* [DIRECTIVE] For each of the records below, format the source text as a JSON list of strings, one string per line, leaving out blank lines.
-------- DATA SHOWN
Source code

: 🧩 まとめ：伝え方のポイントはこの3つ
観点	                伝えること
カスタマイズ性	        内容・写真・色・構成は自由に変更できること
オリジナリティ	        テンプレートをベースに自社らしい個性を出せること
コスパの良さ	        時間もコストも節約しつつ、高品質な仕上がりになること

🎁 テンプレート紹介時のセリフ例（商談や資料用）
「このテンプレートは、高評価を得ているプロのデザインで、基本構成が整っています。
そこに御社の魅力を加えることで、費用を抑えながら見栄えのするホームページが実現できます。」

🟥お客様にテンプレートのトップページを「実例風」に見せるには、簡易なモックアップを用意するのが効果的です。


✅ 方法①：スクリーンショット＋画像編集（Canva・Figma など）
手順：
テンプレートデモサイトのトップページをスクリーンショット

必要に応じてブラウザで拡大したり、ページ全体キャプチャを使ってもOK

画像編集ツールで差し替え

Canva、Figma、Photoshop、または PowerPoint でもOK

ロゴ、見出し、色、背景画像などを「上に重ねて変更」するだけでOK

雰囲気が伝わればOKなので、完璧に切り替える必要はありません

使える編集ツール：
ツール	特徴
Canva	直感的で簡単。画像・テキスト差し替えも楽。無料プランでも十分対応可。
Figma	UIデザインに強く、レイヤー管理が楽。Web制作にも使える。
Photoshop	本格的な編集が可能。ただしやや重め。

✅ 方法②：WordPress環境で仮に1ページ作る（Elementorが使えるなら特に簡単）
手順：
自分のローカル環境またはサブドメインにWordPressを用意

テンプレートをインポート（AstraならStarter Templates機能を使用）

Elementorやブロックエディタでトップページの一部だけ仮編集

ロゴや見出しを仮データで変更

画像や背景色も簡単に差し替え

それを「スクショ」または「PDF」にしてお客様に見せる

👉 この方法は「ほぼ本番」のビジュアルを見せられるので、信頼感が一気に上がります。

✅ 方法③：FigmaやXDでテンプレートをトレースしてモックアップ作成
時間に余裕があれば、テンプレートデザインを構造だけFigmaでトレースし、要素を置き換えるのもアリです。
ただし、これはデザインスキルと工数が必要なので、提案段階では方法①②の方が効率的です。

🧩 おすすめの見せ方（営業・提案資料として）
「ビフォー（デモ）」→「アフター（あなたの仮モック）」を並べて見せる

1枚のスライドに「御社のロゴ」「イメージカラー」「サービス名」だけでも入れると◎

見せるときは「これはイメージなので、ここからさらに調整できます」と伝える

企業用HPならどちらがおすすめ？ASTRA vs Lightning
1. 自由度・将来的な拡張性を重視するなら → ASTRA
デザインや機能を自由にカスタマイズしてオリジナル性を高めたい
----------------
* [RESPONSE]
[
  "Source code",
  ": 🧩 まとめ：伝え方のポイントはこの3つ",
  "観点\t                伝えること",
  "カスタマイズ性\t        内容・写真・色・構成は自由に変更できること",
  "オリジナリティ\t        テンプレートをベースに自社らしい個性を出せること",
  "コスパの良さ\t        時間もコストも節約しつつ、高品質な仕上がりになること",
  "🎁 テンプレート紹介時のセリフ例（商談や資料用）",
  "「このテンプレートは、高評価を得ているプロのデザインで、基本構成が整っています。",
  "そこに御社の魅力を加えることで、費用を抑えながら見栄えのするホームページが実現できます。」",
  "🟥お客様にテンプレートのトップページを「実例風」に見せるには、簡易なモックアップを用意するのが効果的です。",
  "✅ 方法①：スクリーンショット＋画像編集（Canva・Figma など）",
  "手順：",
  "テンプレートデモサイトのトップページをスクリーンショット",
  "必要に応じてブラウザで拡大したり、ページ全体キャプチャを使ってもOK",
  "画像編集ツールで差し替え",
  "Canva、Figma、Photoshop、または PowerPoint でもOK",
  "ロゴ、見出し、色、背景画像などを「上に重ねて変更」するだけでOK",
  "雰囲気が伝わればOKなので、完璧に切り替える必要はありません",
  "使える編集ツール：",
  "ツール\t特徴",
  "Canva\t直感的で簡単。画像・テキスト差し替えも楽。無料プランでも十分対応可。",
  "Figma\tUIデザインに強く、レイヤー管理が楽。Web制作にも使える。",
  "Photoshop\t本格的な編集が可能。ただしやや重め。",
  "✅ 方法②：WordPress環境で仮に1ページ作る（Elementorが使えるなら特に簡単）",
  "手順：",
  "自分のローカル環境またはサブドメインにWordPressを用意",
  "テンプレートをインポート（AstraならStarter Templates機能を使用）",
  "Elementorやブロックエディタでトップページの一部だけ仮編集",
  "ロゴや見出しを仮データで変更",
  "画像や背景色も簡単に差し替え",
  "それを「スクショ」または「PDF」にしてお客様に見せる",
  "👉 この方法は「ほぼ本番」のビジュアルを見せられるので、信頼感が一気に上がります。",
  "✅ 方法③：FigmaやXDでテンプレートをトレースしてモックアップ作成",
  "時間に余裕があれば、テンプレートデザインを構造だけFigmaでトレースし、要素を置き換えるのもアリです。",
  "ただし、これはデザインスキルと工数が必要なので、提案段階では方法①②の方が効率的です。",
  "🧩 おすすめの見せ方（営業・提案資料として）",
  "「ビフォー（デモ）」→「アフター（あなたの仮モック）」を並べて見せる",
  "1枚のスライドに「御社のロゴ」「イメージカラー」「サービス名」だけでも入れると◎",
  "見せるときは「これはイメージなので、ここからさらに調整できます」と伝える",
  "企業用HPならどちらがおすすめ？ASTRA vs Lightning",
  "1. 自由度・将来的な拡張性を重視するなら → ASTRA",
  "デザインや機能を自由にカスタマイズしてオリジナル性を高めたい"
]